Task prompt | Output every entry below exactly, without its pictures.

[Data — start]

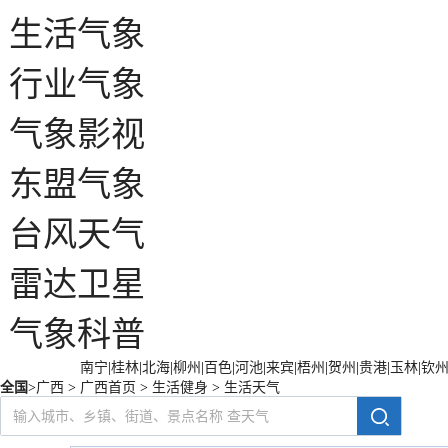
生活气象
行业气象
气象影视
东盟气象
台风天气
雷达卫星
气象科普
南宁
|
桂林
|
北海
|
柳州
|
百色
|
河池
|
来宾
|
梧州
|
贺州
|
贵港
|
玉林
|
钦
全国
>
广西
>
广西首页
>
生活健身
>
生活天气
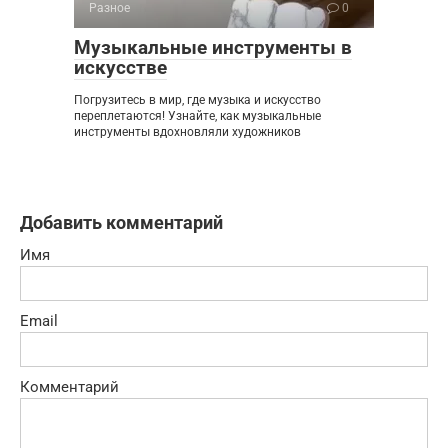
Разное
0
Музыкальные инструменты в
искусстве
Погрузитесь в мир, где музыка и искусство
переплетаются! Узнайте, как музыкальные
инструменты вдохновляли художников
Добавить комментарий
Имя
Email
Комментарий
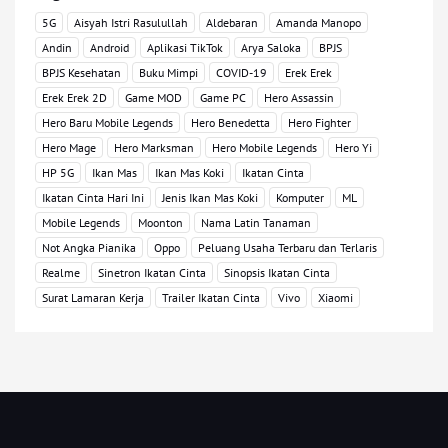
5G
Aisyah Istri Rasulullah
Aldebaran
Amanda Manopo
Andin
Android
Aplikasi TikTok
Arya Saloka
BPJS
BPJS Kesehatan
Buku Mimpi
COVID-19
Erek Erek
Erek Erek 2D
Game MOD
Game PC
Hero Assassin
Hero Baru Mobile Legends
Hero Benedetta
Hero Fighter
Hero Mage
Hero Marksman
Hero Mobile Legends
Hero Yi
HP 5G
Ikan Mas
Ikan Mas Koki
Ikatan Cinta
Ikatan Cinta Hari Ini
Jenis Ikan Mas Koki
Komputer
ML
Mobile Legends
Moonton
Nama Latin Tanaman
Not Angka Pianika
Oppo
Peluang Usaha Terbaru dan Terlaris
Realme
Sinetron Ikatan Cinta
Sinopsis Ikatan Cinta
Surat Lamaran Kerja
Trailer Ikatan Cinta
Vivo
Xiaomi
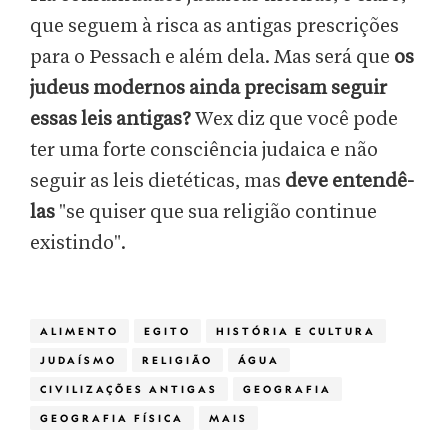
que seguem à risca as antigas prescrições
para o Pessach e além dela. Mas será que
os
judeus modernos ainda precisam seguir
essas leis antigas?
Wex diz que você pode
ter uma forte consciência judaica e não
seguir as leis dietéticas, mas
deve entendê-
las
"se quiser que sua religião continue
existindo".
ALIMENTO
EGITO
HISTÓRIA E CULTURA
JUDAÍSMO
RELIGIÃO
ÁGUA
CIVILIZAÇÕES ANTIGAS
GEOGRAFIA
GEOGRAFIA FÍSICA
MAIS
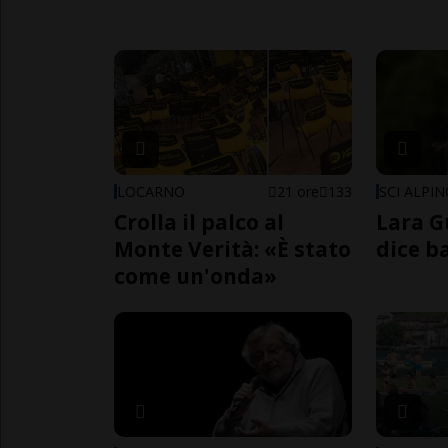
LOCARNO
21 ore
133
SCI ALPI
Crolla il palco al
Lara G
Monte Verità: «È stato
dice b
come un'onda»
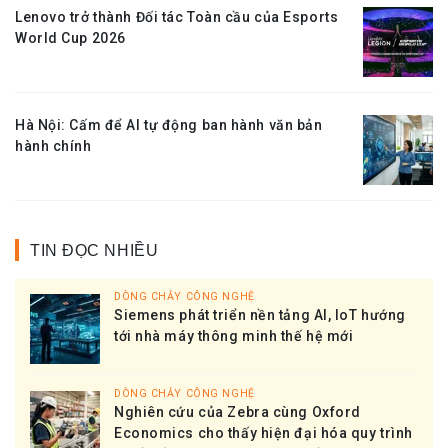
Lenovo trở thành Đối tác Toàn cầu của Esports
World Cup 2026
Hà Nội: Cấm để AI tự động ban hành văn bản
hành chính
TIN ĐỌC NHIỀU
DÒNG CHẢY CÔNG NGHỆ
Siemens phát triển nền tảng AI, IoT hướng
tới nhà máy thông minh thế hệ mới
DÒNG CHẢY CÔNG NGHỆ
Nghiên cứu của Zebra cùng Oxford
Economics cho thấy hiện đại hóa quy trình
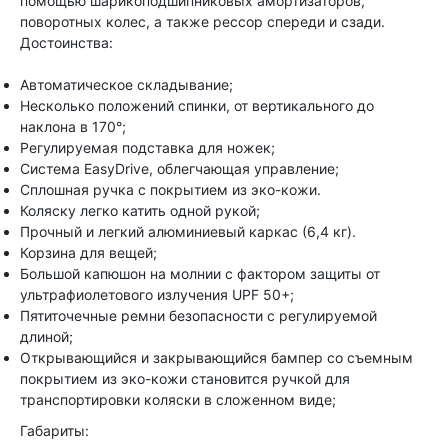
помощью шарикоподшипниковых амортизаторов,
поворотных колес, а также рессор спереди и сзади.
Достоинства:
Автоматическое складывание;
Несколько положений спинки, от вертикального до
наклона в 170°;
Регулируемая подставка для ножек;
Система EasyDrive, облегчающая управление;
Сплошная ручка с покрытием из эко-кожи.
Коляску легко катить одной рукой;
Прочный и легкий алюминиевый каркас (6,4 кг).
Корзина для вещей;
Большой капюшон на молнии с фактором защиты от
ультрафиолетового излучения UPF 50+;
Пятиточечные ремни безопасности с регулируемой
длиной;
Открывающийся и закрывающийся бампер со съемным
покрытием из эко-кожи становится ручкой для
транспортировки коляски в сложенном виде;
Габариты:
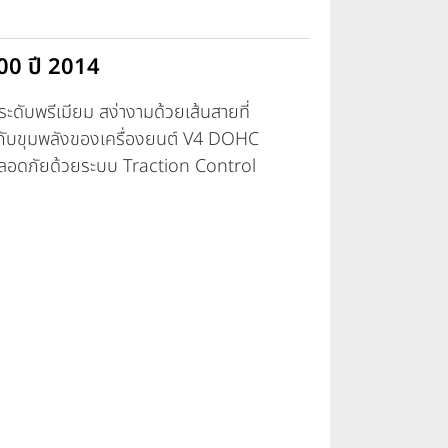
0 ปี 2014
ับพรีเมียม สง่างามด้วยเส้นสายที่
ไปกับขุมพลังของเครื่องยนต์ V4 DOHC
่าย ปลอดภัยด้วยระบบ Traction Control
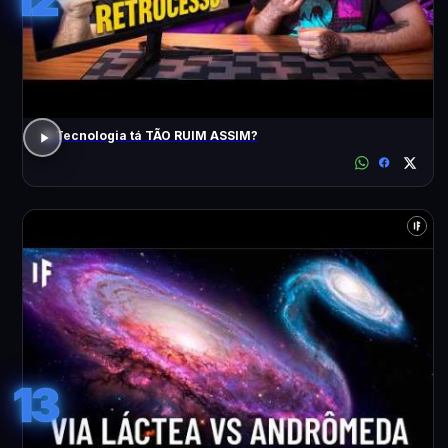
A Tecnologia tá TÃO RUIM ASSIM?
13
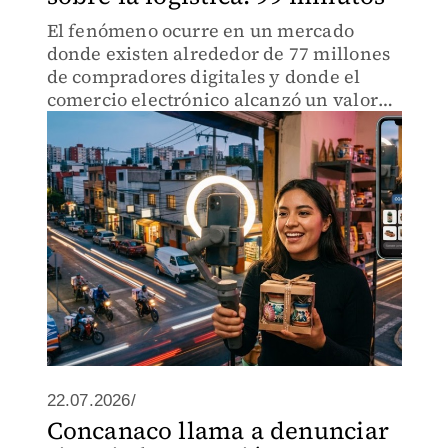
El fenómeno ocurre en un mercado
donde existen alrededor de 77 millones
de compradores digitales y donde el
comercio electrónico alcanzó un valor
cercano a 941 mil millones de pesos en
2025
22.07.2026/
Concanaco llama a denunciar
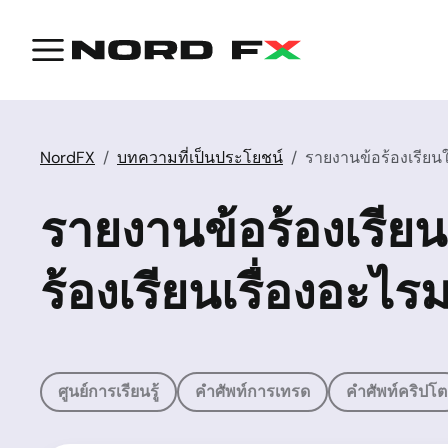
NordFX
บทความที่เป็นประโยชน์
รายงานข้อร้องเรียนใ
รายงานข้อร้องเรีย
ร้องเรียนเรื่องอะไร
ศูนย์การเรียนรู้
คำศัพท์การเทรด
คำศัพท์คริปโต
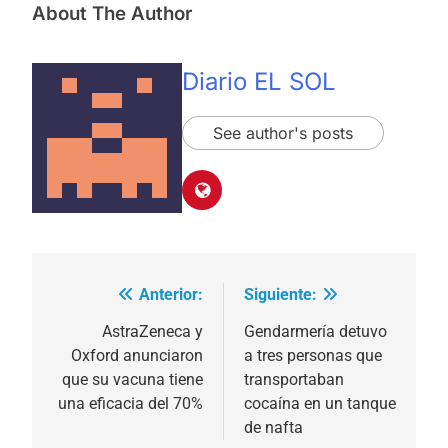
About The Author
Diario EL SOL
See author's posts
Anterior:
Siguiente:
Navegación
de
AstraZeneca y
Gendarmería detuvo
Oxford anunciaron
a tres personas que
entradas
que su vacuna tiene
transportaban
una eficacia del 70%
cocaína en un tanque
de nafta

[Data — finish]

Solution for this problem |
生活气象
行业气象
气象影视
东盟气象
台风天气
雷达卫星
气象科普
南宁
|
桂林
|
北海
|
柳州
|
百色
|
河池
|
来宾
|
梧州
|
贺州
|
贵港
|
玉林
|
钦
全国
>
广西
>
广西首页
>
生活健身
>
生活天气
Разное
0
Музыкальные инструменты в
искусстве
Погрузитесь в мир, где музыка и искусство
переплетаются! Узнайте, как музыкальные
инструменты вдохновляли художников
Добавить комментарий
Имя
Email
Комментарий
5G
Aisyah Istri Rasulullah
Aldebaran
Amanda Manopo
Andin
Android
Aplikasi TikTok
Arya Saloka
BPJS
BPJS Kesehatan
Buku Mimpi
COVID-19
Erek Erek
Erek Erek 2D
Game MOD
Game PC
Hero Assassin
Hero Baru Mobile Legends
Hero Benedetta
Hero Fighter
Hero Mage
Hero Marksman
Hero Mobile Legends
Hero Yi
HP 5G
Ikan Mas
Ikan Mas Koki
Ikatan Cinta
Ikatan Cinta Hari Ini
Jenis Ikan Mas Koki
Komputer
ML
Mobile Legends
Moonton
Nama Latin Tanaman
Not Angka Pianika
Oppo
Peluang Usaha Terbaru dan Terlaris
Realme
Sinetron Ikatan Cinta
Sinopsis Ikatan Cinta
Surat Lamaran Kerja
Trailer Ikatan Cinta
Vivo
Xiaomi
que seguem à risca as antigas prescrições
para o Pessach e além dela. Mas será que
os
judeus modernos ainda precisam seguir
essas leis antigas?
Wex diz que você pode
ter uma forte consciência judaica e não
seguir as leis dietéticas, mas
deve entendê-
las
"se quiser que sua religião continue
existindo".
ALIMENTO
EGITO
HISTÓRIA E CULTURA
JUDAÍSMO
RELIGIÃO
ÁGUA
CIVILIZAÇÕES ANTIGAS
GEOGRAFIA
GEOGRAFIA FÍSICA
MAIS
LOCARNO
21 ore
133
SCI ALPI
Crolla il palco al
Lara G
Monte Verità: «È stato
dice b
come un'onda»
Lenovo trở thành Đối tác Toàn cầu của Esports
World Cup 2026
Hà Nội: Cấm để AI tự động ban hành văn bản
hành chính
TIN ĐỌC NHIỀU
DÒNG CHẢY CÔNG NGHỆ
Siemens phát triển nền tảng AI, IoT hướng
tới nhà máy thông minh thế hệ mới
DÒNG CHẢY CÔNG NGHỆ
Nghiên cứu của Zebra cùng Oxford
Economics cho thấy hiện đại hóa quy trình
помощью шарикоподшипниковых амортизаторов,
поворотных колес, а также рессор спереди и сзади.
Достоинства:
Автоматическое складывание;
Несколько положений спинки, от вертикального до
наклона в 170°;
Регулируемая подставка для ножек;
Система EasyDrive, облегчающая управление;
Сплошная ручка с покрытием из эко-кожи.
Коляску легко катить одной рукой;
Прочный и легкий алюминиевый каркас (6,4 кг).
Корзина для вещей;
Большой капюшон на молнии с фактором защиты от
ультрафиолетового излучения UPF 50+;
Пятиточечные ремни безопасности с регулируемой
длиной;
Открывающийся и закрывающийся бампер со съемным
покрытием из эко-кожи становится ручкой для
транспортировки коляски в сложенном виде;
Габариты:
0 ปี 2014
ับพรีเมียม สง่างามด้วยเส้นสายที่
ไปกับขุมพลังของเครื่องยนต์ V4 DOHC
่าย ปลอดภัยด้วยระบบ Traction Control
A Tecnologia tá TÃO RUIM ASSIM?
13
El fenómeno ocurre en un mercado
donde existen alrededor de 77 millones
de compradores digitales y donde el
comercio electrónico alcanzó un valor
cercano a 941 mil millones de pesos en
2025
22.07.2026/
Concanaco llama a denunciar
NordFX
บทความที่เป็นประโยชน์
รายงานข้อร้องเรียนใ
รายงานข้อร้องเรีย
ร้องเรียนเรื่องอะไร
ศูนย์การเรียนรู้
คำศัพท์การเทรด
คำศัพท์คริปโต
About The Author
Diario EL SOL
See author's posts
Anterior:
Siguiente:
Navegación
de
AstraZeneca y
Gendarmería detuvo
Oxford anunciaron
a tres personas que
entradas
que su vacuna tiene
transportaban
una eficacia del 70%
cocaína en un tanque
de nafta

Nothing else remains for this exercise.